Documento de origem —
┌────────
O aumento escolhido, de 0,75 ponto percentual, não foi o mais alto, mas tem peso suficiente para sinalizar que o FED está mesmo disposto a endurecer a política monetária nas suas próximas reuniões. Ao encarecer o crédito para conter a demanda e, com isso, frear a corrida dos preços, essa inversão da política de juros terá o efeito de transformar a atual desaceleração da economia americana em recessão.





O pior é que, enquanto a alta dos juros não fizer efeito sobre o consumo (geralmente, leva de quatro a seis meses), a maior economia do mundo tende a passar por estagflação, isto é, estagnação com inflação. Esse cenário, em que a maioria dos negócios perde tração e muitas empresas passam a ter baixa lucratividade será, na visão do mercado financeiro, tão mais corrosivo quanto mais forte e duradouro for o aperto monetário.

Nos países emergentes, como o Brasil, a preocupação naquela quarta-feira não era menor, principalmente quanto à necessidade de o FED continuar acelerando o aumento das taxas de juros pagos pelos títulos americanos. Além de a desaceleração provocar a redução das importações americanas, as altas taxas de juros nos Estados Unidos motivam a fuga dos capitais aqui aplicados em direção ao mercado do país emissor do dólar.

Contudo, menos de 24 horas depois, os investidores e operadores do mercado financeiro dos Estados Unidos se surpreenderam com a informação de que o Produto Interno Bruto (PIB) do país havia fechado o segundo trimestre de 2022 com desempenho negativo de 0,9%.




Ocorre que, no trimestre anterior, o desempenho do PIB tinha sido ainda pior: perda de 1,6%. Para boa parte dos economistas, dois trimestres seguidos de queda no desempenho do PIB configuram recessão técnica, ou seja, o país está a um passo da recessão econômica.

EUFORIA


Mas, em vez de tristeza pela má notícia, o que houve foi festa nos Estados Unidos. As bolsas do lado de cá do Atlântico acompanharam a euforia e também fecharam a quinta-feira em alta, depois de conviver vários dias com desânimo e perdas. A euforia chegou até a nossa B3, que fechou a quinta-feira em alta de 1,14%.

A lógica por trás dessa alta das bolsas é a de que, se a economia dos EUA já está em recessão, não há mais razão para continuar aumentando a taxa dos juros. Ou seja, para o mercado financeiro, passou a ser razoável esperar que, na próxima reunião, marcada para os dias 20 e 21 de setembro, o comitê de mercado aberto do FED desacelere a inversão de sua política monetária.





Em resumo, o mercado financeiro parece ter aceitado a troca do atual aperto monetário pelo risco de que a desaceleração nos EUA se transforme num quadro de estagflação de imprevisíveis profundidade e duração.

A coisa não parece ser assim tão simples. O problema é que, de quem cabe responder se vale a pena correr tamanho risco, ou seja, do comando do FED, não se ouviu ainda uma orientação clara e isso não deixa de ser preocupante. Depois de ter retardado o combate à inflação, a autoridade monetária dos Estados Unidos não pode agora titubear em manter seu propósito de trazer a inflação para o mais perto possível da meta anual de 2%.

BANCO CENTRAL

Pode parecer exagerada, mas tem boa dose de razão a posição recentemente manifestada pelo respeitado economista brasileiro José Afonso Pastore, ex-presidente do nosso Banco Central, de que os bancos centrais têm de ser independentes não apenas dos governos, mas também dos mercados.





A propósito, o nosso Comitê de Política Monetária (Copom do Banco Central) começa hoje mais uma reunião e deve anunciar amanhã à tarde sua decisão de política monetária. Na ata da última decisão de elevar a Selic para 13,25% (tomada em junho), o comitê antecipou a possibilidade de repetir a dose (0,5 ponto percentual de aumento) ou adotar taxa menor.

É verdade que o Brasil vive um momento de baixa da inflação – por enquanto localizada em alguns segmentos beneficiados por redução de impostos. O que se espera é uma posição prudente de reconhecer a atual queda dos preços, sem correr o risco de julgá-la uma tendência. Nesse ponto, estamos bem melhor do que o FED.
└────────
Instruções da tarefa — Transcreva sem alterações o trecho do texto sobre a política de juros do FED que vai de "Nos países emergentes, como" até "negativo de 0,9%.", incluindo este último. As linhas são um material separado, independente do texto.

Linhas listadas —
┌────────
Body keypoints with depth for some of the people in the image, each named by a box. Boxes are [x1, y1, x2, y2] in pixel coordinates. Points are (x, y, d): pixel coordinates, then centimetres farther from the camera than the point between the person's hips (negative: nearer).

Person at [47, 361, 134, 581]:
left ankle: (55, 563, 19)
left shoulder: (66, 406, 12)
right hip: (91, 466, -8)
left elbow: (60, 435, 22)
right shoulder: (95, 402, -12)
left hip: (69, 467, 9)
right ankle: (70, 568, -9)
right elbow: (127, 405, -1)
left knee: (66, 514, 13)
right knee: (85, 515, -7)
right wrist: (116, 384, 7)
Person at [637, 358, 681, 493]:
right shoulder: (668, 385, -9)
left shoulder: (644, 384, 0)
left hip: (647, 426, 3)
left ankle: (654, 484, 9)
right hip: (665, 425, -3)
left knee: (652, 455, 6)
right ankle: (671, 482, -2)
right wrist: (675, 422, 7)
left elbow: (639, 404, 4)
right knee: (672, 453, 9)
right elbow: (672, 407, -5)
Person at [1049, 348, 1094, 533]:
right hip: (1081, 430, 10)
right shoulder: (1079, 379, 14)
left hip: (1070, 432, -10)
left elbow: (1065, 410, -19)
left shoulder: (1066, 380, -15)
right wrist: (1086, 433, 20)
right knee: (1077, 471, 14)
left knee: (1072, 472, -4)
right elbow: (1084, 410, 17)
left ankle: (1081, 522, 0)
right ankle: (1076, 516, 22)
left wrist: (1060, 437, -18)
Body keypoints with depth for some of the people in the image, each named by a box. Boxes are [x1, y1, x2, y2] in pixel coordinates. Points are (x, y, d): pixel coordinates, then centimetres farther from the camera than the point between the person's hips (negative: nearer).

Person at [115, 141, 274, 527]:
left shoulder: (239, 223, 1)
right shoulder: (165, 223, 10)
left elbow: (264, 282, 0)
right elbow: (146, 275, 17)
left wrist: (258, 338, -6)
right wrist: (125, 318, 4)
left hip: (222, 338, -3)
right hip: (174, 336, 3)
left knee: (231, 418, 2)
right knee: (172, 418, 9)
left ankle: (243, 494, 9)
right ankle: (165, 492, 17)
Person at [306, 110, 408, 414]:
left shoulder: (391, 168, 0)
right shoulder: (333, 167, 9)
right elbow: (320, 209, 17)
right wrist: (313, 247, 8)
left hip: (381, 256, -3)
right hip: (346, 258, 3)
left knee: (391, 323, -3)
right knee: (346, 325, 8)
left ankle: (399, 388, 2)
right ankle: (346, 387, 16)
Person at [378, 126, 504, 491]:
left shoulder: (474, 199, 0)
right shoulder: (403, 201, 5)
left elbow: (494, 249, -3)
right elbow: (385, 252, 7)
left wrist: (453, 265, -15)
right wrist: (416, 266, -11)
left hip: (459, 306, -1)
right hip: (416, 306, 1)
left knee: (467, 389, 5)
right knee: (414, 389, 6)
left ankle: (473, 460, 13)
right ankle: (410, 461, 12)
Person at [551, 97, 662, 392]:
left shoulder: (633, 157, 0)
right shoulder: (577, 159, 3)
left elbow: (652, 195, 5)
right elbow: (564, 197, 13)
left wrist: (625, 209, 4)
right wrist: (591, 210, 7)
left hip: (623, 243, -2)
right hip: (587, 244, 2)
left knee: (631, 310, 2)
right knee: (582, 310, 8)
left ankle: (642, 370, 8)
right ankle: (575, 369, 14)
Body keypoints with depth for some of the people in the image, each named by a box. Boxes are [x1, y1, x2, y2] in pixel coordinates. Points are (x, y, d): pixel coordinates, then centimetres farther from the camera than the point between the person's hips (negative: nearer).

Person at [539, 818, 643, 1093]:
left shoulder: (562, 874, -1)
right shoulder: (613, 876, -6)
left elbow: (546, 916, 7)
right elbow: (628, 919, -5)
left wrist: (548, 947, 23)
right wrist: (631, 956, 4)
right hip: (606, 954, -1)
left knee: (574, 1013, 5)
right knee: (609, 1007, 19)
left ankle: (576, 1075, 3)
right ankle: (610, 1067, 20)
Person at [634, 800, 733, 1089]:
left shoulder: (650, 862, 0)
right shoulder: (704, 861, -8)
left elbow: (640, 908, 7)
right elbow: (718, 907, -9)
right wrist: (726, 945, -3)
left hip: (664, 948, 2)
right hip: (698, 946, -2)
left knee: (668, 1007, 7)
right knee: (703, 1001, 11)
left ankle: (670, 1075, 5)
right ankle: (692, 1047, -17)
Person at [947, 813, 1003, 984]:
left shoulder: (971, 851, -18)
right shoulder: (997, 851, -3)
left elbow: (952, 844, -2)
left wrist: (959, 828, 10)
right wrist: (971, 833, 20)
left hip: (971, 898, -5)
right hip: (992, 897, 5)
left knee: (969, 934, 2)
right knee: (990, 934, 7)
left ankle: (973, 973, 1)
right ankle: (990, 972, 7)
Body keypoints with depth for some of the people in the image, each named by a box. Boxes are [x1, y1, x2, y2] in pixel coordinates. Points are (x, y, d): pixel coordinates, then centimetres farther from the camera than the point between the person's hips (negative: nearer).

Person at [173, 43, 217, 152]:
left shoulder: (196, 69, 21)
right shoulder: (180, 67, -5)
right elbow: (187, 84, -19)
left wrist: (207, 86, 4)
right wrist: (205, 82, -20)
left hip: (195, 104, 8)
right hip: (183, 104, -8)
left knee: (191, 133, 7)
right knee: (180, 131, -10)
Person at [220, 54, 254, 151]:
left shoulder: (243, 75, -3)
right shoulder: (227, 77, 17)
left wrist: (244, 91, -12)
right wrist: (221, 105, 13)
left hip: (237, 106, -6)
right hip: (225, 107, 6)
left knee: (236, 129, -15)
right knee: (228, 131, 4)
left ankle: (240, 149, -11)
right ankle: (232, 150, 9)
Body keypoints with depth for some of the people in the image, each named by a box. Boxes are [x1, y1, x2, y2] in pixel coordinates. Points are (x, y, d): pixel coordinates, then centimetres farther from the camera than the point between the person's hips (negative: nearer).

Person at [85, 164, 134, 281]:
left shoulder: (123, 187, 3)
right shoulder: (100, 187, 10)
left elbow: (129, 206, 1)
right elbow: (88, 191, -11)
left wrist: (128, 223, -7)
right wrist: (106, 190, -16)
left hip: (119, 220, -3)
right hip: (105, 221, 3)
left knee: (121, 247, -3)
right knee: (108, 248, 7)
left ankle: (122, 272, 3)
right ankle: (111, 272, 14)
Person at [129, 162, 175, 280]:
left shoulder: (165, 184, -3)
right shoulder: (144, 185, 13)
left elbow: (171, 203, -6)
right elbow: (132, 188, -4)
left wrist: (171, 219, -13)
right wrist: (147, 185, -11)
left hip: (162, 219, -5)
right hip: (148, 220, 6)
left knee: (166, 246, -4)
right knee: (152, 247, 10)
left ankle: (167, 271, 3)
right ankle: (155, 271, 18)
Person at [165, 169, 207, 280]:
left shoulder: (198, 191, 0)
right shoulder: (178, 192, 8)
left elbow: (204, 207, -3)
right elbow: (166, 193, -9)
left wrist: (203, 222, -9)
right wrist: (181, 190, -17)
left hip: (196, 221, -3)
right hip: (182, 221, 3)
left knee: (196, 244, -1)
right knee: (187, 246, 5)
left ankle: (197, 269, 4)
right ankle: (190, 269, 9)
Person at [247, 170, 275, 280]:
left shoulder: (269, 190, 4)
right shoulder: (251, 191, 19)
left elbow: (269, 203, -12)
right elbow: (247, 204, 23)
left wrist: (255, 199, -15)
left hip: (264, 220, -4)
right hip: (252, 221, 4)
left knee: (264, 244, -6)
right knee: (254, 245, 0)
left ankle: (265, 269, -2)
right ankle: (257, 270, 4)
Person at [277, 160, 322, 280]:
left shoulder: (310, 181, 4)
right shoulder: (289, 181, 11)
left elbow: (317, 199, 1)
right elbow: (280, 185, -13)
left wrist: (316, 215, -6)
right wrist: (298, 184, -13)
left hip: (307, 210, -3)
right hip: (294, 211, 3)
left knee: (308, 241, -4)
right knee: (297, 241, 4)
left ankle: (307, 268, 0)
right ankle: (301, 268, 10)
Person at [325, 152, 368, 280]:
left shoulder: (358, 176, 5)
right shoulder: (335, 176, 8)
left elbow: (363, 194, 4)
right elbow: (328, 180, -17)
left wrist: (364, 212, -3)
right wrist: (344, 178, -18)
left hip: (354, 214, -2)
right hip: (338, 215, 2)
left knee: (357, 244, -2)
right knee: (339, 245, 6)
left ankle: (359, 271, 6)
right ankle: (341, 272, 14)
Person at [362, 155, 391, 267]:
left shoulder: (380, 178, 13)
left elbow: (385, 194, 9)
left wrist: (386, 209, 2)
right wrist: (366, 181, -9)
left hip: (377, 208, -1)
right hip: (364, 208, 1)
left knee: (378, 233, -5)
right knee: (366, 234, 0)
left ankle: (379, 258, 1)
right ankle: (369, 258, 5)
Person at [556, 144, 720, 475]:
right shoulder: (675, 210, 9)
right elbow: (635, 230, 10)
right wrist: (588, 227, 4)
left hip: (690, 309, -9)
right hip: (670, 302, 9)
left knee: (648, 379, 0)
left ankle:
└────────
Solução da tarefa —
Nos países emergentes, como o Brasil, a preocupação naquela quarta-feira não era menor, principalmente quanto à necessidade de o FED continuar acelerando o aumento das taxas de juros pagos pelos títulos americanos. Além de a desaceleração provocar a redução das importações americanas, as altas taxas de juros nos Estados Unidos motivam a fuga dos capitais aqui aplicados em direção ao mercado do país emissor do dólar.

Contudo, menos de 24 horas depois, os investidores e operadores do mercado financeiro dos Estados Unidos se surpreenderam com a informação de que o Produto Interno Bruto (PIB) do país havia fechado o segundo trimestre de 2022 com desempenho negativo de 0,9%.